These days, Greg Hinkle, like many people, feels the federal government is out of control. But to Hinkle it’s not just about the deficit.
He believes federal law enforcement agencies are a big problem -- and that they have not been held accountable.
“And they need to be,” Hinkle said in front of the Montana state Capitol in Helena. “They need to be accountable."
He quickly added that local law enforcement agencies, by contrast, are accountable.
Hinkle is a Republican state senator from Thomson Falls, and he recently proposed a law, likely the first of its kind, asking federal law enforcement to first seek approval of county sheriffs before any federal intervention in the state of Montana. He calls it “The Sheriffs First Bill.”
“I believe that before any federal agency does any action within a county,” he explained, “they should cooperate with the sheriff, coordinate with the sheriff and go to him and say this is what we need to do in this county.”
For instance, Hinkle would want the FBI to first notify a Montana sheriff before executing a search warrant or making an arrest in the state of Montana.

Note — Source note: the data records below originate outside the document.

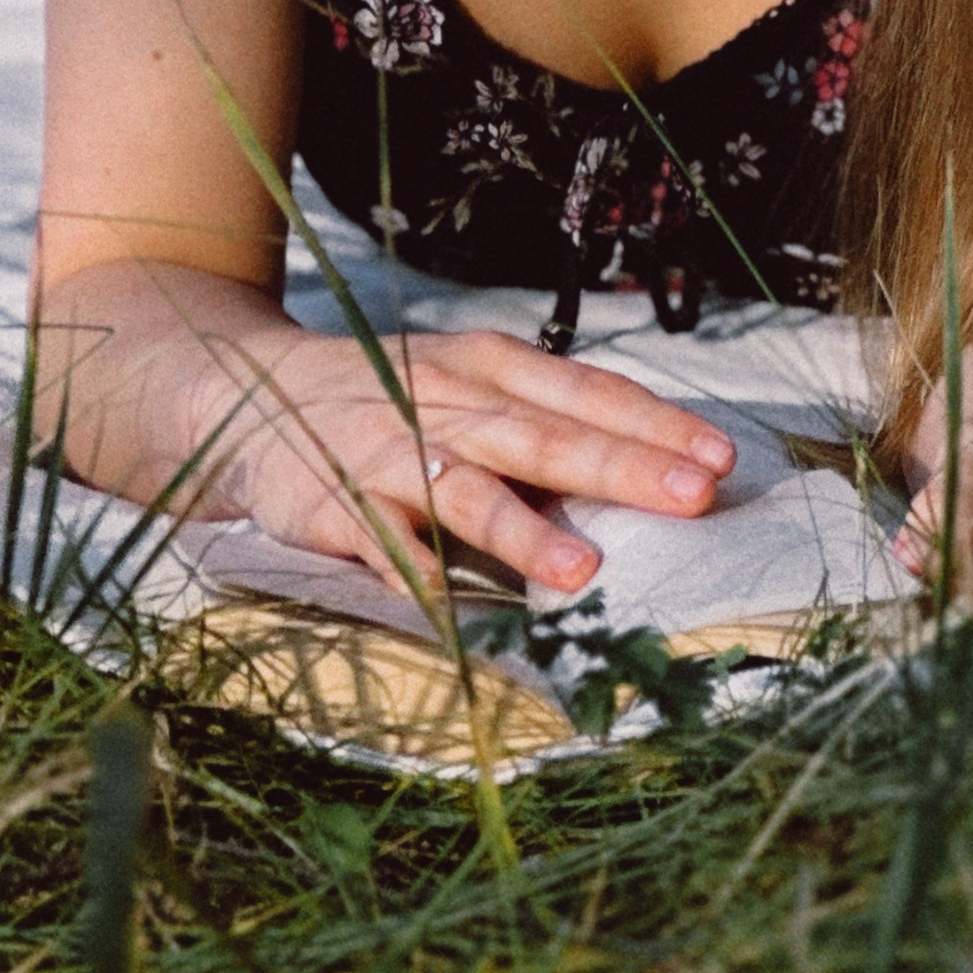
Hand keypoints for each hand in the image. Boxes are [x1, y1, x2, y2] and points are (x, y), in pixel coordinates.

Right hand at [199, 322, 737, 595]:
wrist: (252, 388)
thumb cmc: (391, 394)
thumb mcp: (468, 384)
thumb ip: (540, 420)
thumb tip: (646, 467)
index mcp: (490, 366)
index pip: (587, 391)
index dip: (654, 423)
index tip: (720, 456)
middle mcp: (445, 400)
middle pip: (545, 436)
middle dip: (623, 467)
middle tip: (694, 496)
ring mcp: (387, 452)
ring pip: (466, 490)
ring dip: (525, 532)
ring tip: (584, 568)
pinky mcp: (333, 506)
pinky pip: (382, 544)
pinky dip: (418, 573)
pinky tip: (455, 606)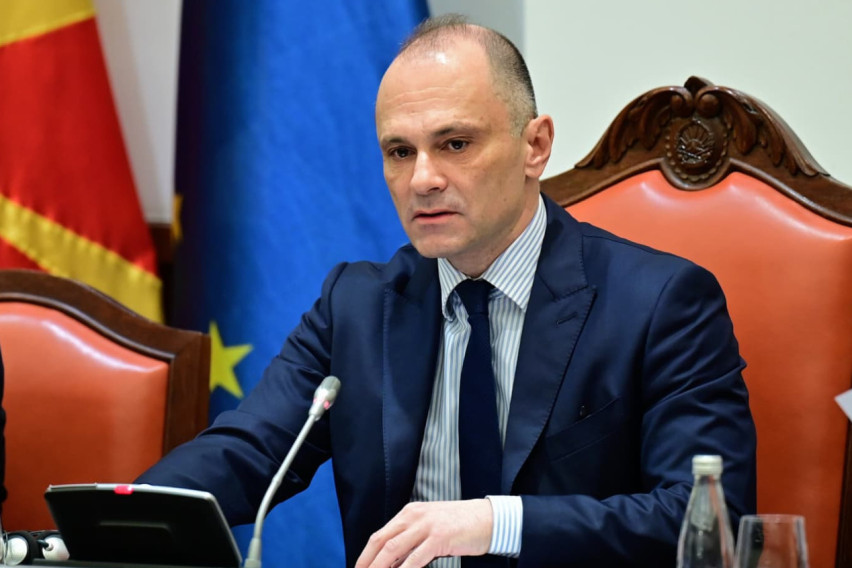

At one point he allowed for arrest of any federal agent who didn’t comply, but has since taken out that language. He also reluctantly added a line that allows for federal agents to notify sheriffs “after the fact,” in order to get the bill through the Montana House of Representatives.
Nonetheless, legal observers still call Hinkle’s bill “a clear violation of the Supremacy Clause of the U.S. Constitution.”
“The federal government does not have to ask or even inform local law enforcement about what they are doing,” said James Cohen, a constitutional law professor at Fordham Law School in New York. “Sometimes they do because it’s convenient, but they do not have to.”
Hinkle points out that the bill has already passed the Montana State Senate (with the original language) and is expected to pass the House in the next couple of weeks.
He also says there’s a lot of support in Montana, a state which he says well remembers the deadly federal raids at Ruby Ridge, Idaho, in 1992 and Waco, Texas, in 1993.
“I view it as a safety issue,” he said. “Because there has been in the past, in parts of the country, difficult situations.”
Cohen remains unimpressed.
“They can’t do it,” he said. “They can't pass a law that says the federal government, the FBI, the [Drug Enforcement Agency], whatever federal law enforcement agency, must contact the sheriff before engaging in law enforcement activities. It simply can't be done."
Of course it can, said Hinkle.
“How on earth could the states not challenge federal law?” he asked. “That's the way our system of government works.”
“The states are what created the federal government,” he added, “so the states should actually have more authority than the federal government."